By Anthony Apubeo, GNA
Fumbisi (U/E), March 9, GNA – The Natural Resource Products (NRP) in communities in the Northern, Upper East and Upper West Regions can be protected from destruction if the Community Resource Management Areas (CREMAs) are effectively managed, Mr Vincent Subbey, an Independent Consultant, has said.
Mr Subbey, who conducted a study on the current state of the CREMA concept in the Mamprugu-Moagduri District in the Northern Region and Bulisa South District in the Upper East Region, said people interviewed expressed optimism that NRPs such as Shea trees, Dawadawa, baobab, tamarine, moringa, black berry tree, Ebony tree and other fruit trees that grow in the wild could be well protected through CREMAs.
The findings of the study was shared to stakeholders at separate fora organized at Yagaba in the Northern Region and Fumbisi in the Upper East Region, it was sponsored by the USAID ADVANCE.
CREMA is an innovative programme which empowers communities to manage, protect and preserve the natural resources in those communities and ensure their effective utilization.
The project also offers a platform for the local government authority and the communities to interact and develop strategies to be deployed to achieve maximum benefits from the natural resources and enhance community development.
The research was aimed at equipping beneficiaries of CREMA with evidence-based information and mobilizing support from the stakeholders such the chiefs, Tindanas, opinion leaders, women groups and youth.
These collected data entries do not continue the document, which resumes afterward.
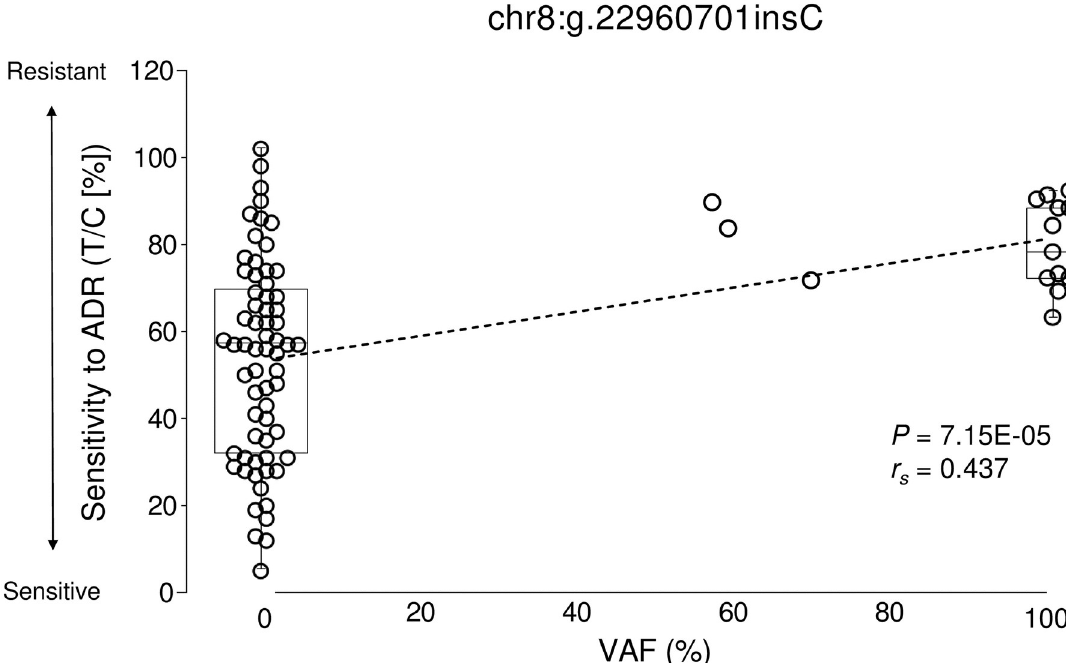
Fig 1. Correlation between variant chr8:g.22960701insC and chemosensitivity to ADR. Chemosensitivity to ADR is represented by relative tumor volume of treated mice (T) with respect to that of the control mice (C). Xenografts with a higher VAF exhibited a poorer response to ADR than those with a lower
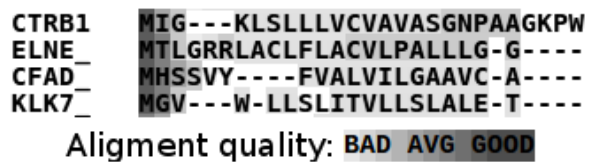
Figure 1: MSA: Multiple Sequence alignment example.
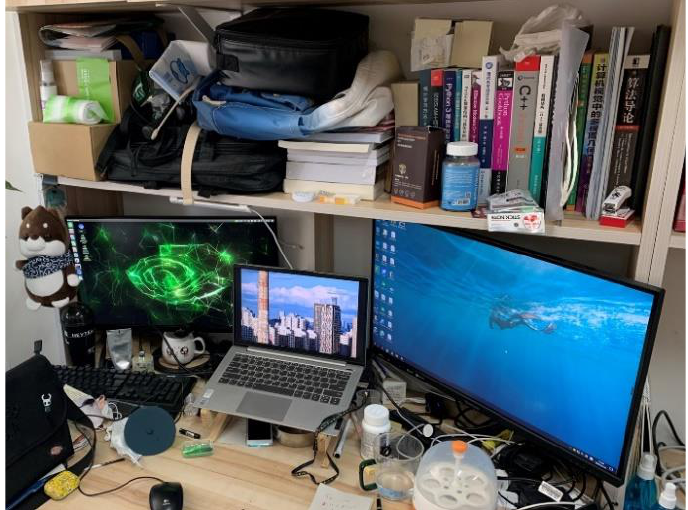
Figure 14. Image of another experimental scene.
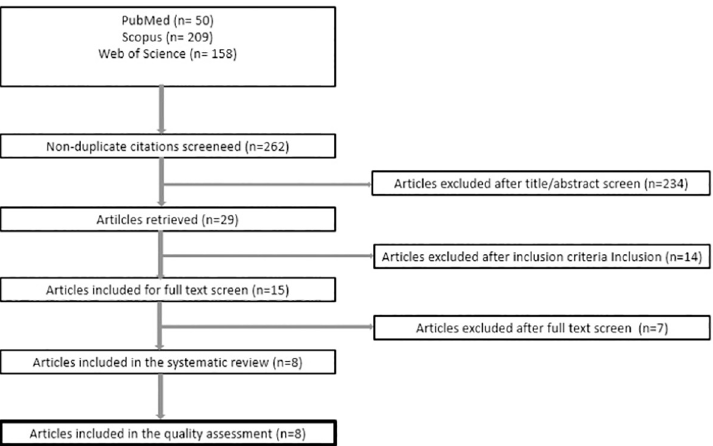
Fig 1. Preferred Reporting Items for Systematic Reviews and Meta-Analyses (PRISMA) fluxogram of study selection.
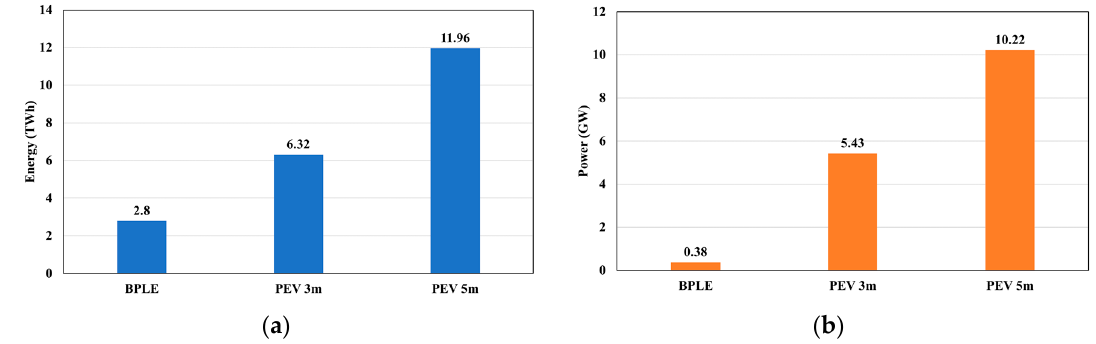
Figure 14. Comparing results with 8th BPLE; ( a ) Charging energy; ( b ) Maximum charging power.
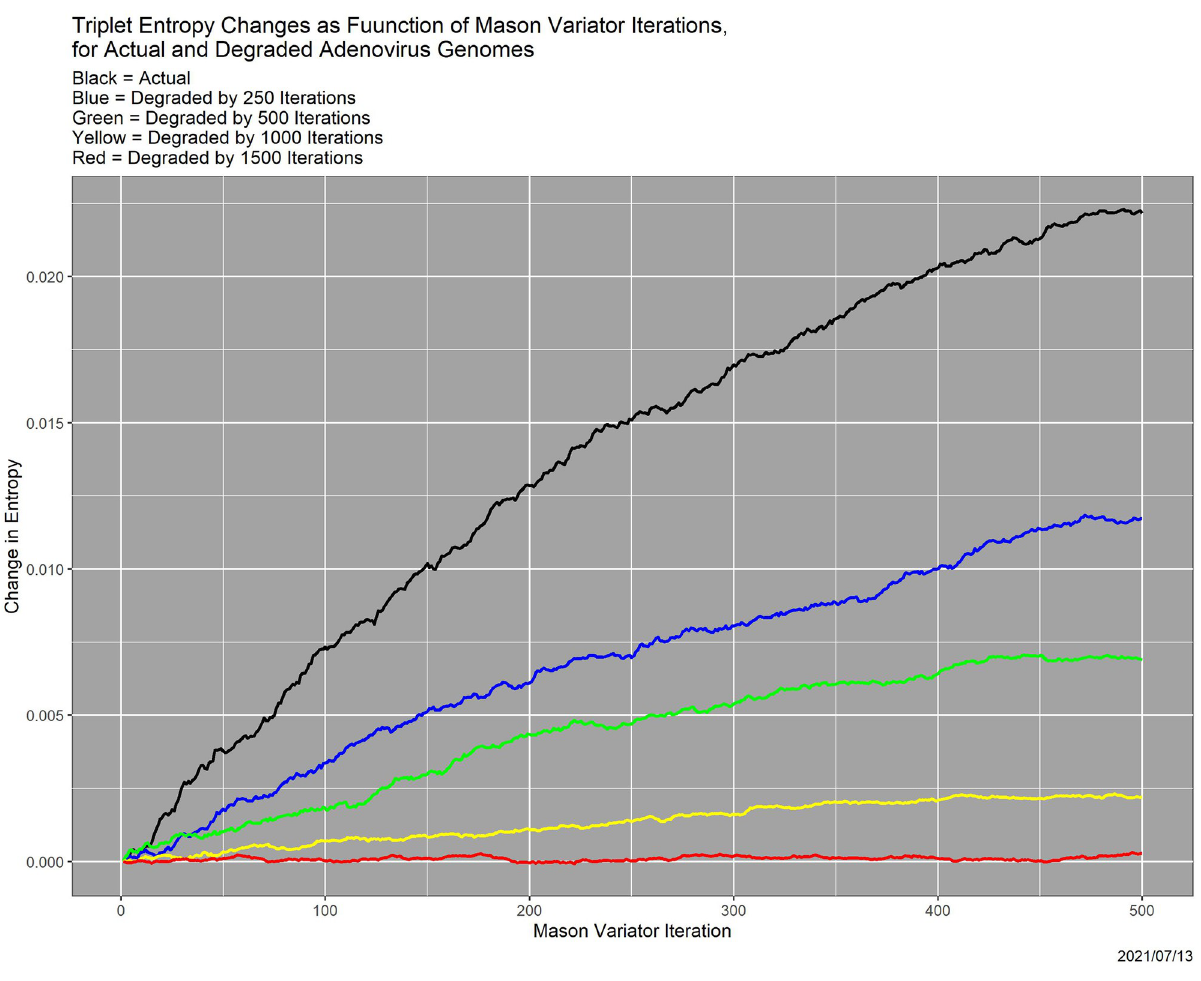
Fig 4. Change in entropy as a function of Mason_variator iterations, for one adenovirus genome and four degraded versions of it. Black : original genome; Blue : degraded by 250 iterations; Green : degraded by 500 iterations; Yellow : degraded by 1000 iterations; Red : degraded by 1500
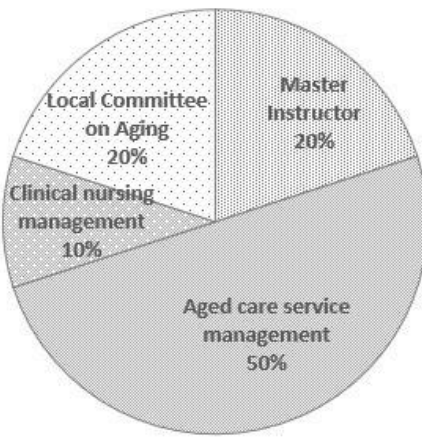
Figure 2. Expert areas of expertise.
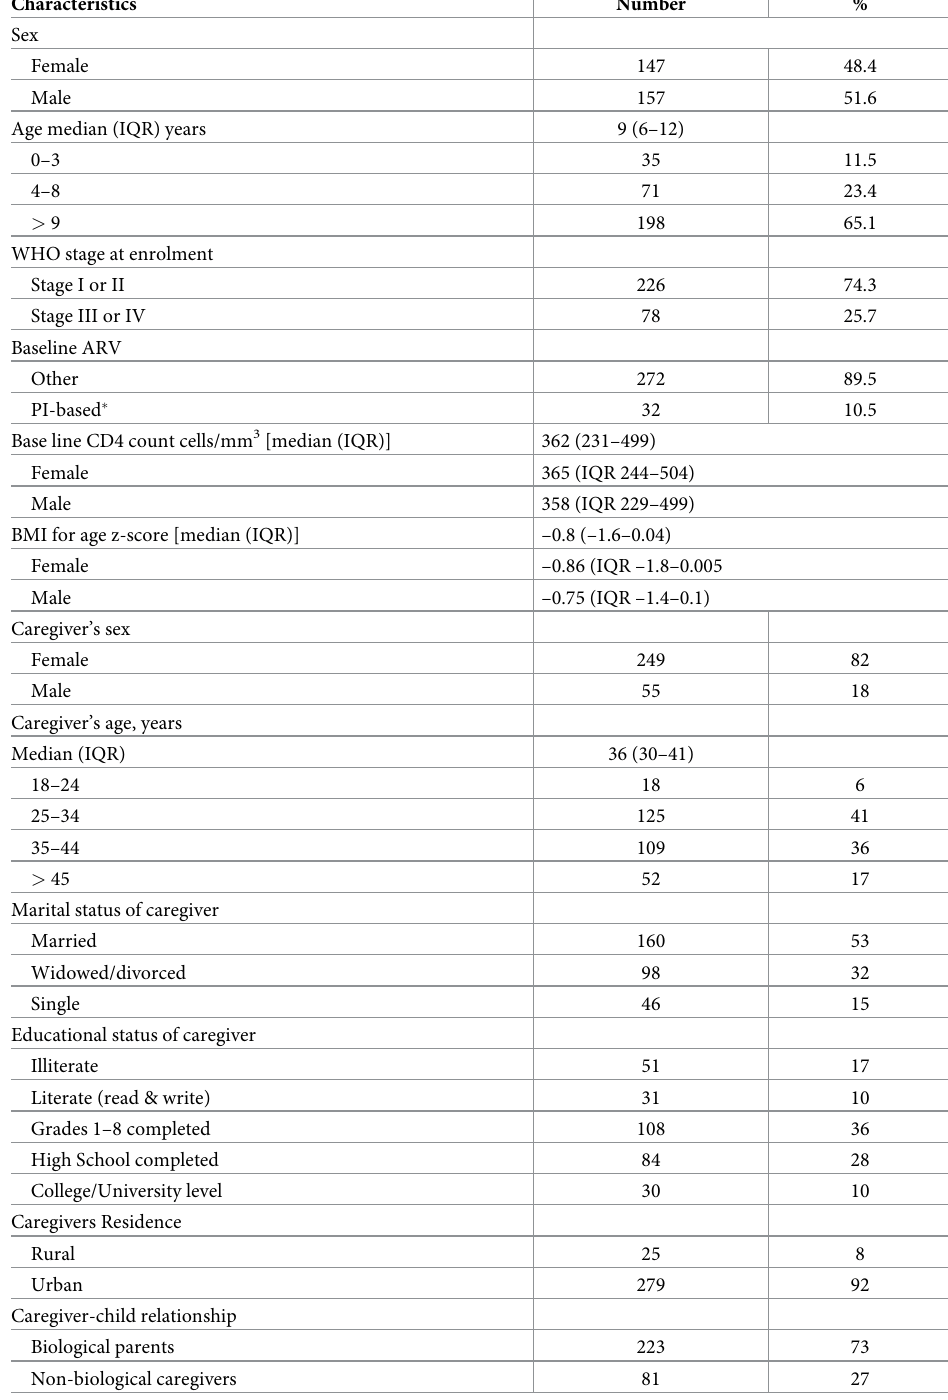
Table 1. Baseline characteristics of study participants,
It also aims at preventing practices such as bushfires and deforestation amongst others and educates the public to abide by the by-laws of nature preservation.
The two month study, which was done in September and October last year had farmer groups, CREMA society, personnel of the Department of Agriculture, District Assemblies, the Police Commander, Forest Service Division and Wild Life Division of the Forestry Commission, members of the CREMA executive committee (CEC), and Community Resource Management Committee (CRMC), women and youth groups among others as its respondents in the data collection.
The study showed that about 94 per cent of the respondents in the two Districts depended on NRPs for livelihood.
“This underscores the significance of NRPs in local livelihoods. Thus being third highest source of income to the community members. NRPs play an important role in local livelihoods as sources of income, food and medicine. Thus, it is certain that for a long time to come the local economy will be natural resource based”, the research noted.
The research explained that the natural resources base and forests as well as farmlands were being destroyed, adding “bushfires, climate change, land degradation, population change and destruction of trees by Fulani herds are major causes.”